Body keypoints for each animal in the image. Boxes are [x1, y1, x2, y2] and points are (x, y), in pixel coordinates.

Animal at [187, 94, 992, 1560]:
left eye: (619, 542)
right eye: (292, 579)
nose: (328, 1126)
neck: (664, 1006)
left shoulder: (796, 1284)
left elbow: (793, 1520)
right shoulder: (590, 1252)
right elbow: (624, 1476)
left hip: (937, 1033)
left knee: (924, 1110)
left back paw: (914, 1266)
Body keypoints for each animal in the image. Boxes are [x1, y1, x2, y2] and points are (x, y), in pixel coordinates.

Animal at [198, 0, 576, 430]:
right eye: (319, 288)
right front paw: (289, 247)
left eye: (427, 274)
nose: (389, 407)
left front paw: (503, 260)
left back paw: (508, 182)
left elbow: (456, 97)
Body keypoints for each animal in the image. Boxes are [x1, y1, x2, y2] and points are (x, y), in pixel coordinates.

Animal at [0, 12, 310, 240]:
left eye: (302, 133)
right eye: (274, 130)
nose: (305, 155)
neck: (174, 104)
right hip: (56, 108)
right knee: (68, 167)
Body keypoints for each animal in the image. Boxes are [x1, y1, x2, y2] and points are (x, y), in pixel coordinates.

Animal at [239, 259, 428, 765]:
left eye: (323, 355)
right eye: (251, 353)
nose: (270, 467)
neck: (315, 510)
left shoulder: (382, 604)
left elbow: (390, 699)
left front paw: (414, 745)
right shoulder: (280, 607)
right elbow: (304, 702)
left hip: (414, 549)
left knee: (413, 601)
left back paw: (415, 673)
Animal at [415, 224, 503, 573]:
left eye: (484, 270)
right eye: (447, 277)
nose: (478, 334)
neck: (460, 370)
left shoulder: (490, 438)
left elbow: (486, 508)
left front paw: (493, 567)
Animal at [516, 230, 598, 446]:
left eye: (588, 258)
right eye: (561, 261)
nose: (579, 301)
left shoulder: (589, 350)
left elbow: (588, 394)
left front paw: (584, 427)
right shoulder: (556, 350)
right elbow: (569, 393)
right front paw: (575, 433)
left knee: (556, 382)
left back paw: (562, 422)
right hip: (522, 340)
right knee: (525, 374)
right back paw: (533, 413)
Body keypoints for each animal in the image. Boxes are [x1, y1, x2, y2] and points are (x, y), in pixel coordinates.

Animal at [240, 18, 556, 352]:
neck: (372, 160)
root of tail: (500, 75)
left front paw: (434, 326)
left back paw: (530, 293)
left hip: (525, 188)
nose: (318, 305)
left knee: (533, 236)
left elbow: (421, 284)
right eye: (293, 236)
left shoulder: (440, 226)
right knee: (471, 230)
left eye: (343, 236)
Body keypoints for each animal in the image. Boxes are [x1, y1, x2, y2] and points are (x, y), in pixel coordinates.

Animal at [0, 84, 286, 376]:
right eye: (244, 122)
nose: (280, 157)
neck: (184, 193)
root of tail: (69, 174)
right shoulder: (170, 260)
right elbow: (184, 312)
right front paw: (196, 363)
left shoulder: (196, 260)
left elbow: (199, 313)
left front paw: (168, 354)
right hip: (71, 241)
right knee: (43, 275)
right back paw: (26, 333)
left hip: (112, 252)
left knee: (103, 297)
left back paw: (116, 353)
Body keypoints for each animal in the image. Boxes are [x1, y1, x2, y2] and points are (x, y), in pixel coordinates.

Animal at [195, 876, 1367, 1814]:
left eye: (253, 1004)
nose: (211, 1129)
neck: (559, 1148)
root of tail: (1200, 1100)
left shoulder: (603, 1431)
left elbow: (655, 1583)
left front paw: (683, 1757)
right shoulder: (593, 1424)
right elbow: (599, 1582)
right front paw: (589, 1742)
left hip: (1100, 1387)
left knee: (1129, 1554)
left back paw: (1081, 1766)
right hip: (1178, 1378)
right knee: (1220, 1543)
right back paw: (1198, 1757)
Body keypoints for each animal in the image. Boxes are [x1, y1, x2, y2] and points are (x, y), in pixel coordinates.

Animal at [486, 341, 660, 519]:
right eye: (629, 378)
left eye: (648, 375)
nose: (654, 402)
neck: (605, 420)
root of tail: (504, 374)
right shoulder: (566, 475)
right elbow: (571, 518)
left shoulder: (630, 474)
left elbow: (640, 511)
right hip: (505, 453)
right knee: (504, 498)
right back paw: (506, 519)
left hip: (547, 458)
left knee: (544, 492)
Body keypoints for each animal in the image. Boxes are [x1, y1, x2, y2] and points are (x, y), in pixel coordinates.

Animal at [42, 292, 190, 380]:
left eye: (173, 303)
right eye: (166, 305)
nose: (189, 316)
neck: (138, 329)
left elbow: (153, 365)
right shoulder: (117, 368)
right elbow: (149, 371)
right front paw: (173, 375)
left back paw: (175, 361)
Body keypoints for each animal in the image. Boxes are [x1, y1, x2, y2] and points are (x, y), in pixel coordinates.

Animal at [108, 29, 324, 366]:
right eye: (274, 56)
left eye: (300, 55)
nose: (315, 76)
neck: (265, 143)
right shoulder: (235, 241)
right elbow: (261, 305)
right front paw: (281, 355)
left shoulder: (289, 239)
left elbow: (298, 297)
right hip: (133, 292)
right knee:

◆ EXERCISE BRIEF
Beginning at the line that contains "left back paw: (175, 361)" and ending at the last line above, copy each line without any change.

◆ FINAL ANSWER
left back paw: (175, 361)
Body keypoints for each animal in the image. Boxes are [x1, y1, x2, y2] and points are (x, y), in pixel coordinates.

Animal at [108, 29, 324, 366]:
right eye: (274, 56)
left eye: (300, 55)
nose: (315, 76)
neck: (265, 143)
right shoulder: (235, 241)
right elbow: (261, 305)
right front paw: (281, 355)
left shoulder: (289, 239)
left elbow: (298, 297)
right hip: (133, 292)
right knee:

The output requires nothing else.